Japan joined Trans-Pacific Partnership (TPP) free trade agreement talks late in July, so the US is sending Trade Representative Mike Froman to Japan on August 19 to negotiate ways to open up the country's auto import market in ways that will benefit all member countries, Politico reports. The TPP free trade deal, which involves countries like Singapore, Brunei and Vietnam – but not China – is set to close at the end of 2013.

Japan had been vying to join TPP negotiations since April, to the chagrin of US automakers who already are fed up with non-tariff-related trade barriers (Japan imposes no vehicle tariffs) that restrict exports to the Island Nation. They believe that a free trade agreement with Japan could result in US tariffs being dropped, which will help to boost sales of Japanese vehicles in the US - which are already quite strong - but won't do much to help American vehicles sell in Japan.

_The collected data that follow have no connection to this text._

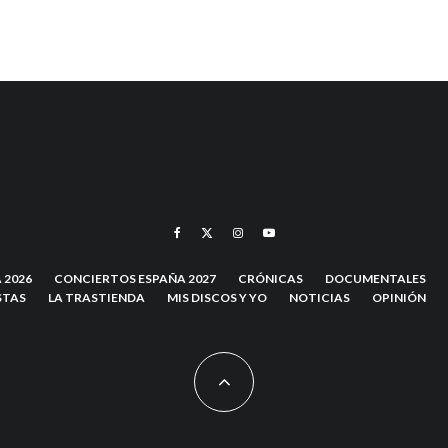
 2026
CONCIERTOS ESPAÑA 2027
CRÓNICAS
DOCUMENTALES
STAS
LA TRASTIENDA
MIS DISCOS Y YO
NOTICIAS
OPINIÓN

The US currently imposes tariffs on Japanese vehicles imported here, at the rate of 2.5 percent for cars and 25 percent for light trucks. Even so, in 2011 the US imported over $40 billion in Japanese autos, but it only exported $1.5 million in American vehicles to the country.

Tariffs aren't the issue for the US, so Froman will be discussing "a number of voluntary measures that have been employed over the years [by Japan] that have had an adverse effect on auto imports, whether it's from the US or Korea or Europe," Froman states, according to The Wall Street Journal.

The US, a TPP partner since 2009, hopes Japan does join the currently 11-strong partnership as a full negotiating participant before the close of the deal... just after the two countries have smoothed over trade issues.